Two parts in one volume. Thick Royal folio; textblock measures 37 cm x 25½ cm. Early 16th-century South German half pigskin over thick wooden boards (partially renewed), blindstamped with roundel and diamond-shaped tools including a stag, a double-headed eagle and a rosette; and with acorn tools as corner-pieces. Spine also with blind-stamped decorations and with four prominent bands raised over double cords.
Foliation: (8), 191, (1 blank); (14), 317 leaves (numbered in roman numerals), forming the total of 1062 pages.
Signatures: π8 a-z6 aa-ii6 (ii6 blank present); [*]8 [**]6 A-N6 O8 P-Z6 AA-ZZ6 Aa-Ee6 Ff4, Gg6 [-Gg6 blank].
Collated and COMPLETE (without the final blank, but internal blank ii6 present).
Title page with a large woodcut representing author's coat of arms.
Leaf Gg5 with colophon and woodcut white on black printer's device (with Anshelm's monogram in a circle and a banner with Hebrew letters) on recto and a register on verso.
Separate title page to the second part with letterpress elegantly arranged in the shape of a chalice.
Opening initial "C" on leaf a3 supplied in contemporary hand in black ink.
Printed in large Roman type, in single colum; running titles in large gothic type. Capital spaces (unrubricated) with guide letters.

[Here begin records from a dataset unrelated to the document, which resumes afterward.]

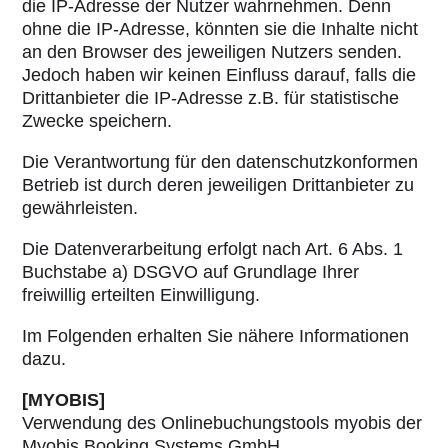
die IP-Adresse der Nutzer wahrnehmen. Denn
ohne die IP-Adresse, könnten sie die Inhalte nicht
an den Browser des jeweiligen Nutzers senden.
Jedoch haben wir keinen Einfluss darauf, falls die
Drittanbieter die IP-Adresse z.B. für statistische
Zwecke speichern.
Die Verantwortung für den datenschutzkonformen
Betrieb ist durch deren jeweiligen Drittanbieter zu
gewährleisten.
Die Datenverarbeitung erfolgt nach Art. 6 Abs. 1
Buchstabe a) DSGVO auf Grundlage Ihrer
freiwillig erteilten Einwilligung.
Im Folgenden erhalten Sie nähere Informationen
dazu.
[MYOBIS]
Verwendung des Onlinebuchungstools myobis der
Myobis Booking Systems GmbH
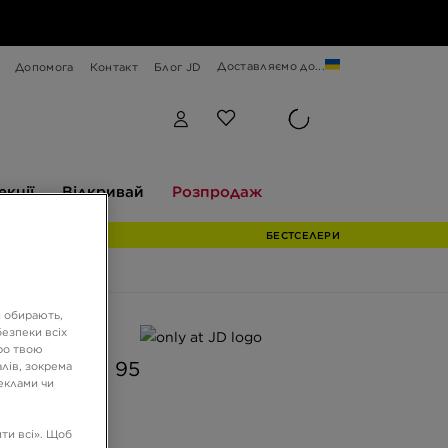
Доставляємо до...
Допомога
Контакт
Блог JD
Відкривай
Розпродаж
екції
Відкривай
Розпродаж
БЕСТСЕЛЕРИ
и обирають,
езпеки всіх
 JD
ро твою
E AIR MAX 95
лів, зокрема
реклами чи
ГРН
ти всі». Щоб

Preliminaries to the 1st part include Erasmus' epistle to the printer on verso of the title; Reuchlin's Preface on π2r - π3r and the Indexes on π3v - π8r (π8v blank).
Nicolaus Baselius' prefatory epistle to the reader on verso of the divisional title followed by extensive indexes.

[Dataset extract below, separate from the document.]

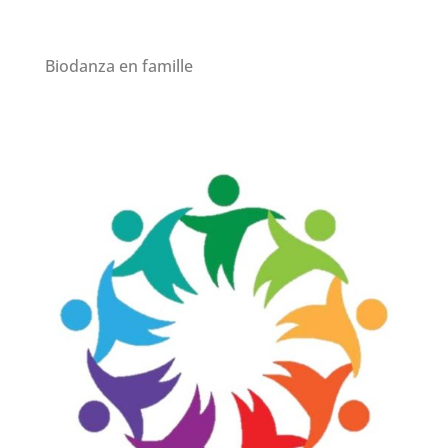
Biodanza en famille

Altomünster Abbey (Kloster Altomünster) in Bavaria, Germany, with their ownership inscription dated 1545 on an early endsheet, preserved and mounted on the renewed front pastedown.
(Originally a small monastery was founded here in about 750 by (and named after) Saint Alto, a wandering monk. Sometime before 1000 the Welfs enlarged it and made it into a Benedictine abbey. Welf I, Duke of Bavaria resettled the monks in 1056 to the newly founded Weingarten Abbey in Altdorf, while the nuns formerly resident at Altdorf moved to Altomünster, where they lived until the monastery was dissolved in 1488 by Pope Innocent VIII. In 1496 by grant of Duke George the Rich the Bridgettines of Maihingen were permitted to establish a Bridgettine monastery at Altomünster. It was dissolved in 1803 during the secularisation of Bavaria, but was later revived, and is now the last Bridgettine monastery in Germany.)
Occasional curious marginalia in at least two different 16th-century monastic hands, with many interesting notes on the book's comtent.
For example on Fol. 65 (recto) of Volume I the marginal note calls the story of the Trojan Horse a poetical fiction ("figmentum poeticum").
On Fol. 131 (verso) of Volume II next to the story of "Pope Joan" the marginal note, in a rather angry tone, calls the story "false and heretical fiction" on the authority of Georg Scherer (1540-1605) who proved it by solid arguments ("firmis rationibus probat").
Many of the marginal notes concern the events of German ecclesiastical history.
Very Good antiquarian condition. The rear and outer portions of the front wooden board renewed. Leather rubbed and with a few tiny wormholes, but still fairly fresh and supple with blindstamping fairly clear; minor loss at the junction of leather and wood on front cover. First title-page with some marginal dust-soiling, and with discrete reinforcement at gutter. Somewhat heavier soiling to verso of the final leaf (register). The final quire with some marginal repairs (somewhat more extensive on the last leaf Gg5 but without any loss of text. Some scattered marginalia in neat 16th-century hands; name of Erasmus on verso of title crossed, but visible.
Light marginal worming to some leaves and a few small wormholes within the printed area in the beginning of the volume, gradually diminishing and disappearing completely in Vol. 2, with the holes being quite small, resulting in no loss of legibility. Pastedowns renewed, with a large portion of original endsheet (with a fine 16th-century monastic possession note) retained and laid down on front pastedown. In all, a pleasing, wide-margined example of this beautiful and rare first edition, clean, solid and in attractive Renaissance half-pigskin binding.